The Passion narrative, while often known for carrying anti-Judaism, does not have to. Julian, for instance, specifically notes that she has not seen cursed Jews in her visions (5); her Christ, while dying dramatically with much pale skin, sweat and dried blood, is a god of love, best known for proclaiming, “Synne is behovabil [necessary] but al shal be wel, and al shal be wel, and al manner of thyng shal be wele.” (6) While the passion narrative requires suffering, guilt of Jews is not implicit in the form. A post-Nostra Aetate reading of the death of Jesus could easily keep the bloody torments that the form requires for the expiation of sin, while locating guilt either on Pilate or on the whole world, for whose sins Jesus Christ is purported to have died.

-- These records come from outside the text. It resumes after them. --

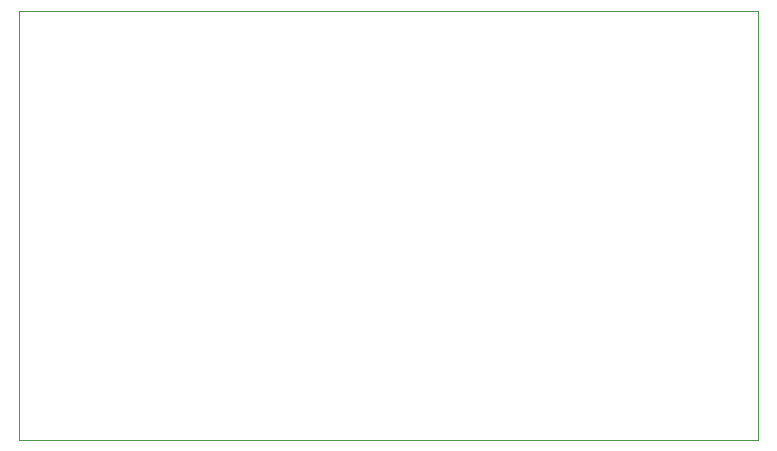
<source format=gbr>
G04 PROTEUS GERBER X2 FILE*
%TF.GenerationSoftware,Labcenter,Proteus,8.15-SP1-Build34318*%
%TF.CreationDate,2024-02-24T08:34:58+00:00*%
%TF.FileFunction,NonPlated,1,2,NPTH*%
%TF.FilePolarity,Positive*%
%TF.Part,Single*%
%TF.SameCoordinates,{d6b9a477-15e1-4d55-aad5-44706a46bc90}*%
%FSLAX45Y45*%
%MOMM*%
G01*
%TA.AperFunction,Profile*%
%ADD25C,0.101600*%
%TD.AperFunction*%
D25*
X-9504000Y+5246000D02*
X-3250000Y+5246000D01*
X-3250000Y+8873000D01*
X-9504000Y+8873000D01*
X-9504000Y+5246000D01*
M02*

</source>
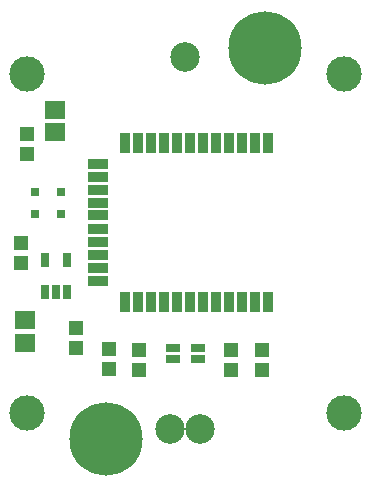
<source format=gbr>
G04 DipTrace 3.2.0.1*
G04 Íèæíÿÿìàñêà.gbr*
%MOMM*%
G04 #@! TF.FileFunction,Soldermask,Bot*
G04 #@! TF.Part,Single*
%ADD41R,0.9X1.7*%
%ADD43R,1.7X0.9*%
%ADD45R,0.8X1.3*%
%ADD51C,2.5*%
%ADD53R,1.2X0.8*%
%ADD55R,1.2X1.3*%
%ADD57C,6.2*%
%ADD59C,3.0*%
%ADD61R,0.8X0.8*%
%ADD63R,1.7X1.5*%
%FSLAX35Y35*%
G04*
G71*
G90*
G75*
G01*
G04 BotMask*
%LPD*%
D63*
X-1354667Y-842327D3*
Y-652327D3*
X-1106763Y941523D3*
Y1131523D3*
D61*
X-1052897Y244523D3*
X-1272897D3*
X-1056510Y430920D3*
X-1276510D3*
D59*
X1345000Y1435000D3*
D57*
X675000Y1655000D3*
X-675000Y-1655000D3*
D59*
X1345000Y-1435000D3*
X-1345000Y1435000D3*
Y-1435000D3*
D55*
X-643640Y-1063757D3*
Y-893757D3*
X-1343513Y925657D3*
Y755657D3*
X-390000Y-905000D3*
Y-1075000D3*
X-923040Y-888213D3*
Y-718213D3*
X390000Y-905000D3*
Y-1075000D3*
X650000Y-905000D3*
Y-1075000D3*
X-1388547Y4957D3*
Y-165043D3*
D53*
X-105000Y-980000D3*
X105000D3*
X-105000Y-890000D3*
X105000D3*
D51*
X0Y1575000D3*
X-127000Y-1575000D3*
X127000D3*
D45*
X-999717Y-412413D3*
X-1094717D3*
X-1189717D3*
Y-142413D3*
X-999717D3*
D43*
X-737957Y-319563D3*
Y-209563D3*
Y-99563D3*
Y10437D3*
Y120437D3*
Y235437D3*
Y340437D3*
Y450437D3*
Y560437D3*
Y670437D3*
D41*
X-512957Y850437D3*
X-402957D3*
X-292957D3*
X-182957D3*
X-72957D3*
X37043D3*
X147043D3*
X257043D3*
X367043D3*
X477043D3*
X587043D3*
X697043D3*
X-512957Y-499563D3*
X-402957D3*
X-292957D3*
X-182957D3*
X-72957D3*
X37043D3*
X147043D3*
X257043D3*
X367043D3*
X477043D3*
X587043D3*
X697043D3*
M02*

</source>
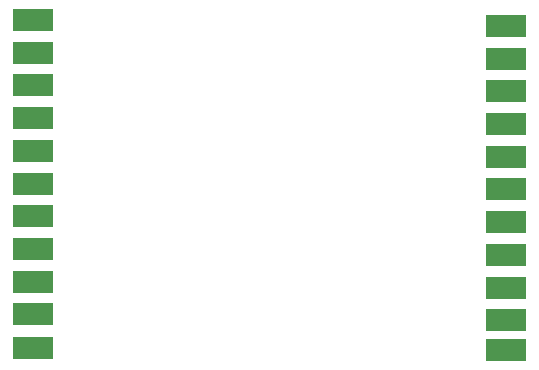
<source format=gbr>
%TF.GenerationSoftware,KiCad,Pcbnew,(5.1.9)-1*%
%TF.CreationDate,2021-07-05T16:47:05-04:00*%
%TF.ProjectId,Amiga2MacFloppy,416d6967-6132-44d6-9163-466c6f707079,1.0*%
%TF.SameCoordinates,Original*%
%TF.FileFunction,Paste,Bot*%
%TF.FilePolarity,Positive*%
%FSLAX46Y46*%
G04 Gerber Fmt 4.6, Leading zero omitted, Abs format (unit mm)*
G04 Created by KiCad (PCBNEW (5.1.9)-1) date 2021-07-05 16:47:05*
%MOMM*%
%LPD*%
G01*
G04 APERTURE LIST*
%ADD10R,3.480000X1.846667*%
G04 APERTURE END LIST*
D10*
%TO.C,J3*%
X158468000Y-118904000D03*
X158468000Y-116364000D03*
X158468000Y-113594000D03*
X158468000Y-110824000D03*
X158468000Y-108054000D03*
X158468000Y-105284000D03*
X158468000Y-102514000D03*
X158468000Y-99744000D03*
X158468000Y-96974000D03*
X158468000Y-94204000D03*
X158468000Y-91434000D03*
%TD*%
%TO.C,J1*%
X118444000Y-90941000D03*
X118444000Y-93711000D03*
X118444000Y-96481000D03*
X118444000Y-99251000D03*
X118444000Y-102021000D03*
X118444000Y-104791000D03*
X118444000Y-107561000D03*
X118444000Y-110331000D03*
X118444000Y-113101000D03*
X118444000Y-115871000D03*
X118444000Y-118670000D03*
%TD*%
M02*

</source>
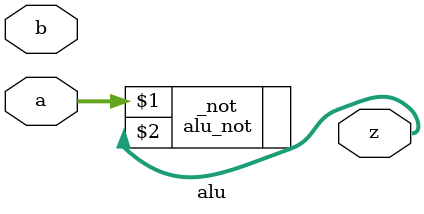
<source format=sv>
module alu #(parameter N = 4)(input logic [N-1:0] a, b, output logic [N-1:0] z);


alu_not _not(a, z);

endmodule

</source>
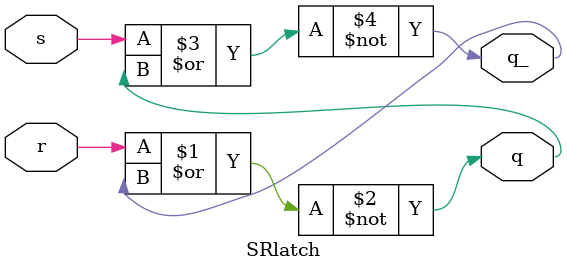
<source format=v>
`timescale 1ns / 1ps


module SRlatch(
    s,
    r,
    q,
    q_
    );
    input s,r;
    output q,q_;
    
    assign q = ~(r|q_);
    assign q_ = ~(s|q);
endmodule

</source>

Mel Gibson’s choice to revive the accusation that Jews are guilty of Jesus’s death matters to the world. The libel inspired a multitude of murders, riots and expulsions in the Middle Ages. Thomas of Monmouth, author of the twelfth-century ritual murder narrative The Life of William of Norwich, claimed that Jews needed to kill Christian children in order that their blood might wash out the blood of Christ; later ritual murder charges against the Jews (including the 1255 case in Lincoln) set off massacres. Gibson’s choices to return sources of anti-Judaism that once led to pogroms into the common culture are neither necessary nor neutral. (7)

(1) A Hebrew school teacher once told me never to call Jesus “Christ”, because it would refer to him as Messiah. As the narrative genre of the passion requires Jesus specifically as messiah, the name Christ is appropriate here.
(2) Julian of Norwich, The Shewings of Julian of Norwich, ed. Georgia Ronan Crampton, Kalamazoo: Medieval Institute Publications, 1994, 39, lines 48-50. Available online here.

(3) With the exception of a brief glimpse of a prostitute in Herod’s court, and a bizarrely androgynous Satan, actually played by a woman, who wears clothes mirroring Mary’s, once carries a hairless demon baby in a pose parodying a madonna-and-child, and is associated with a serpent, and, through the serpent, Eve. Also worth considering is the extremely foppish, horrid-wigged and effeminate Herod.
(4) While Sor Maria’s Mary sees the vigil at Gethsemane in a vision, Gibson’s Mary does not; Gibson severely limits the supernatural’s impact upon his film. The presence and occasional absence of the supernatural in The Passion of the Christ is worthy of an entirely different paper.
(5) Julian writes regarding the Jews, “But I saw not so propirly specyfyed the Jewes that deden Hym [i.e. Christ] to ded, notwithstondyn I knew in my feith that thei wer accursid and dampnyd without end, savyng those that converten be grace.” Shewings, lines 1133-1135. She does not exculpate the Jews from deicide, but she does not perceive them in her visions either.
(6) Julian, Shewings, lines 438-439.
(7) I may post on a specific instance of non-riot, non-massacre use of deicide imagery in medieval England... later.